Pelo menos não andam a roubar ou a dar o cú, ou se calhar até andam, um gajo é que pensa que não.
Há outra que aparece pela livraria sempre a chatear os clientes: “Comprem-me uma revistinha, comprem-me uma revistinha”, anda às voltas sempre a dizer aquilo, mas também não tenho pachorra para lhe dizer para se pirar. Aquilo é a maneira dela ganhar a vida, por isso que se lixe, se alguém se sentir incomodado que diga.
Também de resto não se passa nada, as pessoas entram desfolham livros, compram ou não, porque não se pode comprar livros hoje em dia; são caros como a merda e também não é bom que as pessoas leiam muito, porque podem começar a ter ideias ou pensar em determinadas coisas, e as hostes políticas gostam é que o povão não faça muitas ondas, e andem aqui como carneirada a cheirar os cús uns aos outros.

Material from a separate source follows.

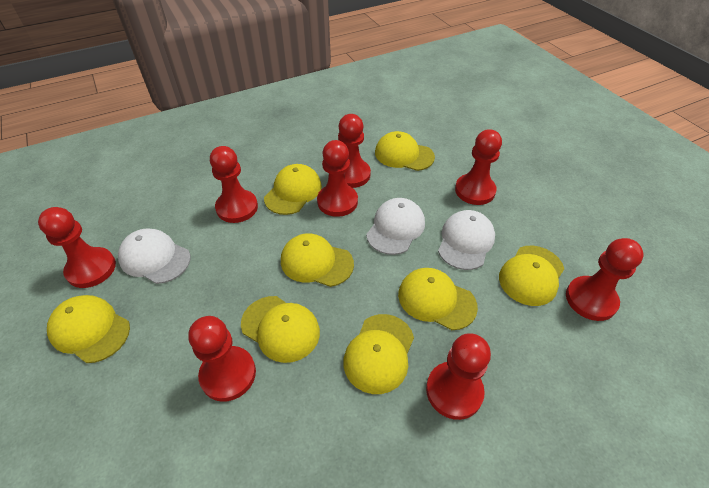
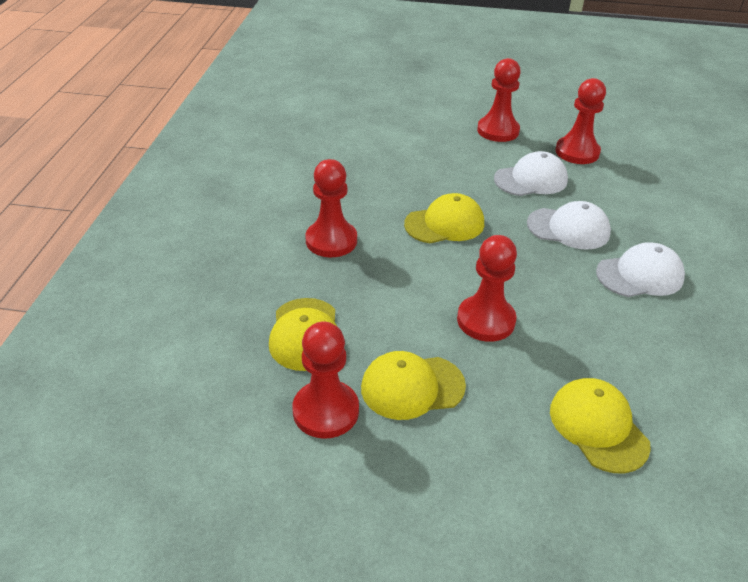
red pawn: [38,207,116,288] [188,316,256,402] [210,146,258,223] [317,140,358,217] [338,114,371,188] [426,333,491,420] [455,129,502,205] [566,238,644,321] = 8 -> [292,321,359,439] [306,159,357,257] [457,235,517,342] [477,58,521,142] [555,78,606,164] = 5
yellow cap: [47,295,130,363] [241,296,320,363] [264,164,322,215] [281,233,354,287] [343,314,414,394] [375,131,435,171] [398,268,478,330] [499,246,564,306] = 8 -> [269,298,338,371] [361,351,466,420] [404,193,484,243] [550,378,651,473] = 4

De vez em quando lá aparece uma boa para alegrar a vista e fica-se por aqui; eu ainda tento ser simpático, mas careca e branco como estou, não tenho sorte nenhuma.
Ainda ontem apareceu por cá uma francesa toda gira e sozinha, que queria saber se estava na zona da Expo 98; a livraria é em Belém!?! Expliquei-lhe como ia para lá, até lhe escrevi tudo num papel e em inglês, mas nem sequer me lembrei de pôr lá o meu número de telemóvel ou assim… Não há simpatia que valha se não aproveitamos as oportunidades que se nos apresentam; se calhar estava à espera que ela aprecesse hoje ou amanhã, para me agradecer, não?!! Às vezes sou mesmo otário! Mas tutti benne, no fim do dia fecha-se o “estaminé”, reza-se para que não falte nada e embora para casa dormir que se faz tarde.
Nada como viver um dia a seguir ao outro!